I enrolled in the Johns Hopkins University graduate school, earn­ing a master’s in creative writing, with a bit of philosophy, courtesy of George Boas, and prose classes seated next to wisecracking John (then Jack) Barth. My two years were serendipitous. During my sec­ond day on campus, crossing the grass near Charles Street, I was approached by a TV crew who asked if they could interview me on camera. Flattered, I asked why, and the response was “We’re doing a series on regional American accents and you have the best Balti­more [‘Ballimer’] accent we’ve heard.” I was momentarily demoral­ized, remembering I’d spent four years in Massachusetts trying to lose that rather nasal, hard-to-describe accent. (As a kid, I had listened to my mother and her girlfriends taking weekly French lessons at our house with Mademoiselle La Rue. Their strong Baltimore accents made French unappealing or amusing, and I promised myself I would shed mine.) But the succeeding classes and fellow students—many guys my senior who had returned from World War II service and benefited from the GI Bill for education—made for a lively, varied group of companions. There was only one other girl, Julie, a serious, accomplished thirty-year-old I aspired to be like.
 
Two meetings with outside speakers at JHU—extraordinary Dylan Thomas and ordinary-seeming William Styron—played interesting roles in my on-and off-campus life. I first met Dylan Thomas one sunny mild afternoon in 1951 on the green-lawned Johns Hopkins University campus. As a poet, I’d been asked to be his guide and keep him company on his first American visit, and to make sure he got to his 6:00 p.m. reading and talk in the auditorium.
 
Thomas, whose poetry I admired greatly and memorized spo­radically, was more charming than I’d anticipated—funny, observant, easygoing, flirtatious, unassuming, curious, and wicked. I say wicked because my strict instructions were not to let him drink before his evening performance. At about 3:00 p.m. he rolled up his left pants leg and took out a bottle of booze, downing it all. At about 5:00 p.m., ditto on the right leg.
 
At just before 6:00 p.m., upstairs in the office of program director Elliott Coleman (which fortuitously had stairs leading from his door directly down to the auditorium), Dylan was standing over Elliott’s large, beautifully appointed mahogany desk looking at the professor’s papers atop an elegant leather desk set, when I announced that it was time to go out and down the stairs. “Oh,” Dylan said amicably, and proceeded to throw up all over the desk and its contents.
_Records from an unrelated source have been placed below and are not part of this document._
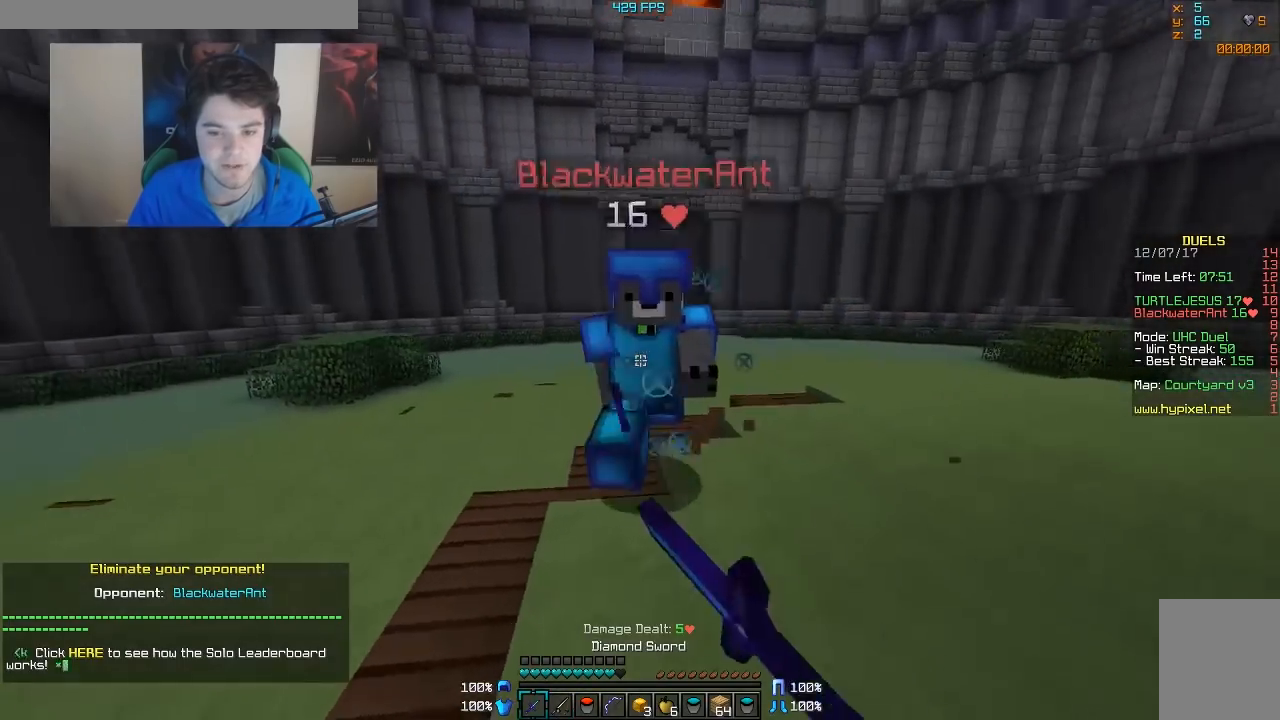
{"keys": ["d"], "mouse": [], "events": [[17, "mouse_left", "up"], [67, "mouse_left", "down"], [117, "mouse_left", "up"], [167, "mouse_left", "down"], [267, "mouse_left", "up"], [317, "mouse_left", "down"], [367, "mouse_left", "up"], [417, "mouse_left", "down"], [417, "w", "up"], [467, "mouse_left", "up"]]}
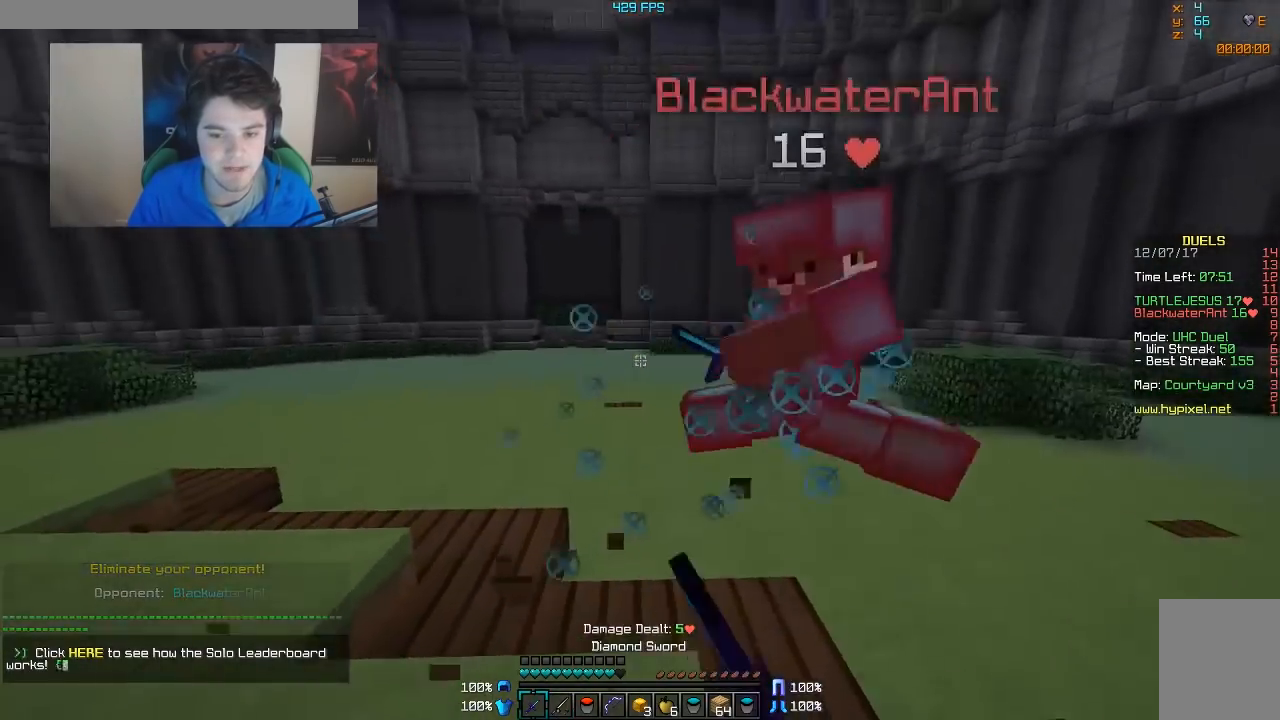
{"keys": ["w"], "mouse": [], "events": [[17, "mouse_left", "down"], [67, "mouse_left", "up"], [117, "mouse_left", "down"], [167, "mouse_left", "up"], [217, "mouse_left", "down"], [267, "mouse_left", "up"], [267, "w", "down"], [317, "mouse_left", "down"], [367, "mouse_left", "up"], [417, "d", "up"], [417, "mouse_left", "down"], [467, "mouse_left", "up"]]}
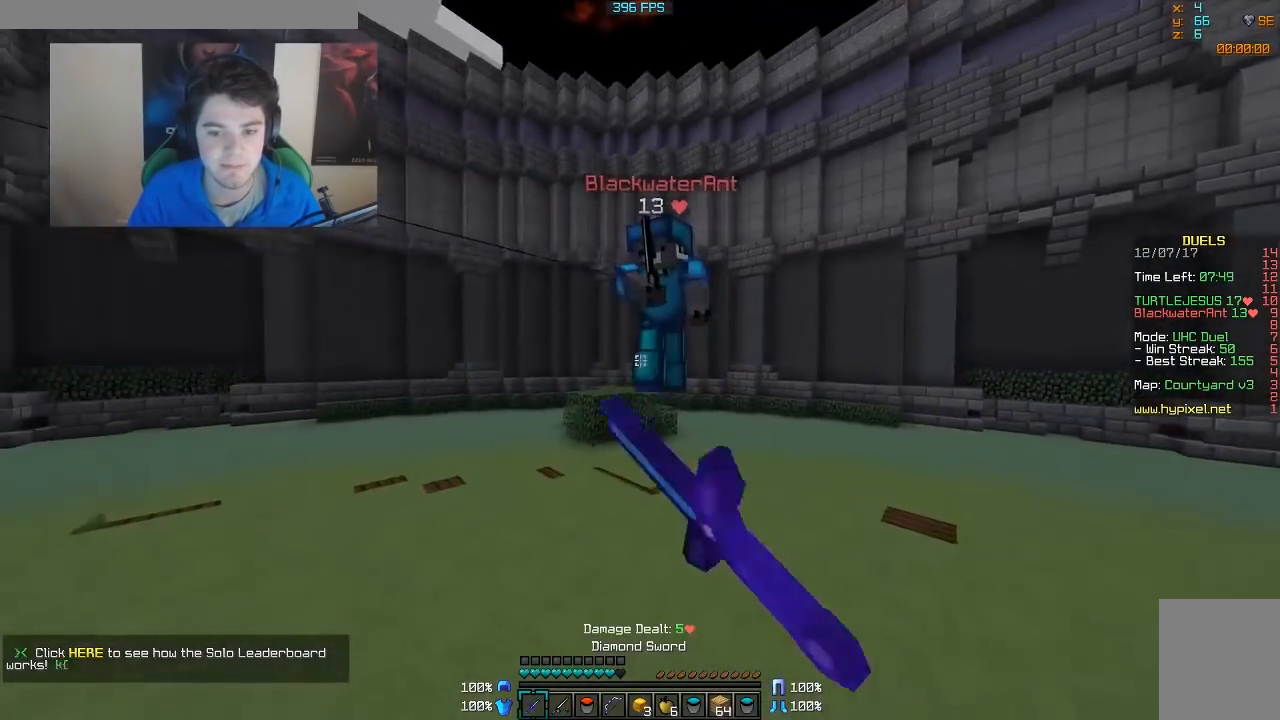
{"keys": ["d", "w"], "mouse": ["left"], "events": [[17, "mouse_left", "down"], [67, "mouse_left", "up"], [117, "mouse_left", "down"], [167, "d", "down"], [167, "mouse_left", "up"], [267, "mouse_right", "down"], [317, "mouse_right", "up"], [367, "w", "up"], [467, "mouse_left", "down"], [467, "w", "down"]]}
Disbelieving, I watched him wipe his mouth, smile at me, and walk out the door. Needless to say, I had to do my best to clean up pronto, so I missed at least half of his applause-punctuated delivery. I managed to sit down in the auditorium in time to hear him recite insouciantly, “When I was a windy boy and a bit . . .” How winningly he performed.
 
About a year later, the poet returned to the United States for an appearance in Washington, D.C. I received a call from Richmond Lat­timore, his host, saying Dylan had prompted him to ask if it was okay for the two of them to visit me at my house in Baltimore where I was living with my mother. I was delighted. Mother was not. She had read in the Baltimore Sun that Dylan had drunkenly knocked over and destroyed a big valuable (“Grecian”?) urn in some fancy lady’s apart­ment in New York City. “But, Mom,” I protested, “we don’t have any urns. And your china is all locked in the glass breakfront.”
 
Richmond and Dylan were fine guests. We found lots to talk and laugh about. My elegant mother’s rare scowl appeared only when, late in the evening, Dylan took his last drink(s) seated somehow under our grand piano, and had to be coaxed and cajoled to leave—with kisses and promises to meet next in Wales.
 
I still wake up once in a while reciting “When I was a windy boy and a bit . . .” and I occasionally enter the dark, which I never want to face, saying to myself, “Do not go gentle into that good night.”
A memoir of an extraordinary life—poet, international human rights activist, founding member of Amnesty International USA, journalist, hostess, famous beauty, foreign policy advisor; friend to politicians, movie stars, the legendary; discoverer of Philip Roth, longtime wife of Bill Styron and together, America’s literary golden couple at home and abroad. [Rose Styron’s is a] life well worth telling—and reading about.” —Marion Winik, The Washington Post

“A riveting chronicle . . . Ms. Styron brings herself out of her husband’s shadow and into the light.” —Malcolm Forbes, The Wall Street Journal

“A journey through of a life well-lived.” —Abby Remer, MV Times
 
“[A]n intriguing, at times high-flying, well-lived life. . . Styron has a long history of making others feel special, and it’s invigorating to watch someone so seemingly comfortable in her own skin. You want to hang out with her for real.” —Gary Goldstein, LA Times

“A remarkable woman’s life well lived.” Kirkus Review

“A captivating read by a woman of incomparable grace and purpose.” —Daphne Merkin, Airmail
ROSE STYRON was born in Baltimore. She is the author of three volumes of poetry and numerous articles on human rights and foreign policy and edited The Selected Letters of William Styron. She has chaired PEN’s Freedom-to-Write Committee and the Robert F. Kennedy Human Rights Awards, and has served on the boards of the Academy of American Poets, the Association to Benefit Children, and The Brain and Creativity Institute at USC.  View titles by Rose Styron

About

A memoir of an extraordinary life—poet, international human rights activist, founding member of Amnesty International USA, journalist, hostess, famous beauty, foreign policy advisor; friend to politicians, movie stars, the legendary; discoverer of Philip Roth, longtime wife of Bill Styron and together, America’s literary golden couple at home and abroad

“[Rose Styron] has lived a life in interesting times, among legendary characters, a life well worth telling—and reading about.” —The Washington Post

An intimate portrait of a celebrated magic life and the famous and infamous who dropped in, summered, traveled with, played with, and the decades of friendship with everyone from Truman Capote and Robert Penn Warren to the Kennedys, the Bernsteins, Alexander Calder, John Hersey, and Lillian Hellman.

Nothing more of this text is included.